The Detroit area is the most segregated in the nation. Detroit city suffers from vast poverty, job and population loss, a dysfunctional public school system, and an overwhelming lack of resources.
The suburbs too often don’t think it is their problem. Their residents voted overwhelmingly against affirmative action. L. Brooks Patterson, Oakland County’s longtime powerful chief executive, is against any kind of mass transit other than buses.
He is against paying suburban dollars for a badly needed renovation and expansion of Cobo Hall, Detroit’s main convention center. When in doubt, he believes in cutting the central city out. Naturally, plenty of Detroit politicians have responded in kind.
So now comes a number of groups calling themselves “One D. This is not really an organization at all, but a loose coalition of organizations. They intend to study some problems, most of which have been studied at great length before, and present their results at the Mackinac Conference next spring.
The fashion is to be hopeful. It is not seen as polite or politic to be cynical. So I won’t be. But put it this way. If the One D coalition accomplishes anything major, I will be greatly surprised.

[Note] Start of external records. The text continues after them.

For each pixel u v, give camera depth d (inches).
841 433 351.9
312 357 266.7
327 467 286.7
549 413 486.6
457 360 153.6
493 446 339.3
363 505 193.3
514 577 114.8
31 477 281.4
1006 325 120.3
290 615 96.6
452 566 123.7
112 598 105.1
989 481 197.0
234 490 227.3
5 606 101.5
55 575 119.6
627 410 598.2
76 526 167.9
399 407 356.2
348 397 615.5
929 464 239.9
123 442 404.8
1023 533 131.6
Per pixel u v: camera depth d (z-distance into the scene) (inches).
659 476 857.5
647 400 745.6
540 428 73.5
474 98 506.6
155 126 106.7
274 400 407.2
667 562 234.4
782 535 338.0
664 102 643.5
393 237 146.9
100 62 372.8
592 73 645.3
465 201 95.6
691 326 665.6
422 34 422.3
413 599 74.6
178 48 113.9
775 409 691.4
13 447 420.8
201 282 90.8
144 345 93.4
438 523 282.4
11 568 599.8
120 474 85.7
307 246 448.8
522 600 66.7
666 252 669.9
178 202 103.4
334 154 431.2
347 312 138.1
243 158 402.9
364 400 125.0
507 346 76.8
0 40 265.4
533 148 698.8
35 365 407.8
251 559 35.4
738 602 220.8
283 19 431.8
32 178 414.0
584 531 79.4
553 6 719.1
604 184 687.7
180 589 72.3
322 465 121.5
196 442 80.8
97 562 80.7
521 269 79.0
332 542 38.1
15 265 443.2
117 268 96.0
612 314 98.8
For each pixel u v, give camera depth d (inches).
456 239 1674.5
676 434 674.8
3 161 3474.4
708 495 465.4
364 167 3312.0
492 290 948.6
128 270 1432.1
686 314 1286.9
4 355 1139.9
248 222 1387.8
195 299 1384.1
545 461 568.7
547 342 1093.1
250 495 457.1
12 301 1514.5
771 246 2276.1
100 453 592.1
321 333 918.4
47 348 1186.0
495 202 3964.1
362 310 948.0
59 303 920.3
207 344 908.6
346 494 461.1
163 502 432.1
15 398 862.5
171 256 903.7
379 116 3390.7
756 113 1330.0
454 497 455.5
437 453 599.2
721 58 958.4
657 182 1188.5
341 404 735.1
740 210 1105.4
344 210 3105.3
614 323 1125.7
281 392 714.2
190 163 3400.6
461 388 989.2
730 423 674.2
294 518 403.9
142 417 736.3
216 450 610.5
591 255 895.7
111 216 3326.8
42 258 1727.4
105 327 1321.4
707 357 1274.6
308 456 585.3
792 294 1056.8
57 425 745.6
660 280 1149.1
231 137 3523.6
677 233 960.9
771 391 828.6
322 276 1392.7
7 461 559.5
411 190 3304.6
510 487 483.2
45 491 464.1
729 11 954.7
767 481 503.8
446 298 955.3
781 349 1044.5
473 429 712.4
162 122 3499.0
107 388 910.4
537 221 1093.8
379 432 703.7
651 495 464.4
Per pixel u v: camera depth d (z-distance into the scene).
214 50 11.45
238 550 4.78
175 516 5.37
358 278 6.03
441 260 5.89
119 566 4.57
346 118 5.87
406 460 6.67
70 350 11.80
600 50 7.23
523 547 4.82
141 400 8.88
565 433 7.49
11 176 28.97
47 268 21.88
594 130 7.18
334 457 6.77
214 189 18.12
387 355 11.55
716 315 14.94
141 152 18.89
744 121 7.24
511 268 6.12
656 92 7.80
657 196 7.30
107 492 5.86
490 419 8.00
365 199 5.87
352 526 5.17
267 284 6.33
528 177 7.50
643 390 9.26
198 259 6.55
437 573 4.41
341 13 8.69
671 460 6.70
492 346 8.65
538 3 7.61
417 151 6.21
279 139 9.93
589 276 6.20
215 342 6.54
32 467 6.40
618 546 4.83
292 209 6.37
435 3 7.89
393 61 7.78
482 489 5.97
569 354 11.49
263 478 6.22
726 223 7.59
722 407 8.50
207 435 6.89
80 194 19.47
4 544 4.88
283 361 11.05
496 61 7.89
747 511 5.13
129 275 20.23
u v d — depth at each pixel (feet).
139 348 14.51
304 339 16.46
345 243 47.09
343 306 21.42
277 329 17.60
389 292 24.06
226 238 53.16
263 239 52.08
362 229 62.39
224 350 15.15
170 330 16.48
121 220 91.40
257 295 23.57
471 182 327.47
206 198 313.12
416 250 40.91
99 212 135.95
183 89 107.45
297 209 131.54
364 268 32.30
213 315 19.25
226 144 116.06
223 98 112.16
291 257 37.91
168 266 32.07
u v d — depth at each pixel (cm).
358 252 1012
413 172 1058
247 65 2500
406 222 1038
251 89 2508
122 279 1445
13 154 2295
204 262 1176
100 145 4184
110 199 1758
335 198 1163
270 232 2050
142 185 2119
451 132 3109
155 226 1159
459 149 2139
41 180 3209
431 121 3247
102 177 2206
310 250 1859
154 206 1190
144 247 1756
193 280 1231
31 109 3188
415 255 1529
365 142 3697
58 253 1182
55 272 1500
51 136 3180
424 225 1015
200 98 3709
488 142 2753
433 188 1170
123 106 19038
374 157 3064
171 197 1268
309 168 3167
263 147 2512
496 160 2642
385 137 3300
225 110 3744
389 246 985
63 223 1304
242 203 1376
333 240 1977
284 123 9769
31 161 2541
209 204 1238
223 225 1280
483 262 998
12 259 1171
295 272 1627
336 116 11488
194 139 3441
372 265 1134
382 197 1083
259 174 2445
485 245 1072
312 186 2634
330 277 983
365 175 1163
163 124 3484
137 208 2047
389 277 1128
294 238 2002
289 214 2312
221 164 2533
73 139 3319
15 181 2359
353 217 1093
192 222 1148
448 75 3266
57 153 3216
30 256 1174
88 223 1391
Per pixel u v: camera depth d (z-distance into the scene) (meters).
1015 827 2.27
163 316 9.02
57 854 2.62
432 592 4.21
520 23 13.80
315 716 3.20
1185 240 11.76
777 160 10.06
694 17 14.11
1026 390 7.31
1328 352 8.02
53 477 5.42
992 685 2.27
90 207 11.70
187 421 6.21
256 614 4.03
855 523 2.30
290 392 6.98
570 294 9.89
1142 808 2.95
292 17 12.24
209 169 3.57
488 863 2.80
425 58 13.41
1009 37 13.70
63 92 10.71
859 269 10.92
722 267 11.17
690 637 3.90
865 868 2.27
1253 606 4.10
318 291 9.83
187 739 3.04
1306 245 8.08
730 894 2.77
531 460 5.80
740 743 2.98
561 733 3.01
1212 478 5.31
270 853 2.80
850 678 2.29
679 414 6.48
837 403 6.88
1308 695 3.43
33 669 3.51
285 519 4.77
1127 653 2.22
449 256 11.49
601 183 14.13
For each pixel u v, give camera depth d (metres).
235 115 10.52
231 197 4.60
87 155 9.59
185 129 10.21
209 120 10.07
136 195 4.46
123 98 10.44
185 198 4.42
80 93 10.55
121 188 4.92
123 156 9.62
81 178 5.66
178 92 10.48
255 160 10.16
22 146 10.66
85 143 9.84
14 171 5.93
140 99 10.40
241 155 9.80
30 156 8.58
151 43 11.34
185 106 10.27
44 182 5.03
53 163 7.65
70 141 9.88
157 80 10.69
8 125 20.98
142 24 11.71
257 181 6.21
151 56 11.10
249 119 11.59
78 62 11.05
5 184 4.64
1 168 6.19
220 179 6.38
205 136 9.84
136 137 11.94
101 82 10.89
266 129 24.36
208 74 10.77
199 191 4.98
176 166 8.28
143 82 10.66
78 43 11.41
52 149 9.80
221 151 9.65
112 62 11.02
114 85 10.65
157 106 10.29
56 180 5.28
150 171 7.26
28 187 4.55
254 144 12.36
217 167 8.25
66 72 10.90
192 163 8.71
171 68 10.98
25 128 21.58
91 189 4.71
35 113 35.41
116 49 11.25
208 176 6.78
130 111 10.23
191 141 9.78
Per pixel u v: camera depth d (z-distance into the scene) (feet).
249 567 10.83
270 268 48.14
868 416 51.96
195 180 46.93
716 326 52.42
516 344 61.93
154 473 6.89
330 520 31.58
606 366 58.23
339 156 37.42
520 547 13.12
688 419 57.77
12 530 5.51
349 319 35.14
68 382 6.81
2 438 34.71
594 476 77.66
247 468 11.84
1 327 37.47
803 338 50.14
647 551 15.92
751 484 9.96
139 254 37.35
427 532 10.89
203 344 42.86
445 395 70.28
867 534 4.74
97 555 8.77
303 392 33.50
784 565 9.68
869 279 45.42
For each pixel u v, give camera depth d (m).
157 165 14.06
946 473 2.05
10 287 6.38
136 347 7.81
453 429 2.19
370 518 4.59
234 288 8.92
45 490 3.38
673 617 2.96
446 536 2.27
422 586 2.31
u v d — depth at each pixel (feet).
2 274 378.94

You see, I’ve seen this movie before. There is, however, one encouraging thing about this. That is the fact that there is a growing need for regional cooperation if we are to have any future.
Want to know what I would do if the One D folks asked me for advice? I would issue every member of every group a copy of David Rusk’s marvelous little book, Cities Without Suburbs.
Then I would have them start agitating to get the Michigan Legislature to pass the one thing that would make a difference.
And that would be metropolitan government. Combine Wayne County and Detroit into one governmental unit, as they have in Miami and Nashville and Indianapolis.
Provide for cooperative transportation and revenue and resources sharing links with Oakland and Macomb Counties.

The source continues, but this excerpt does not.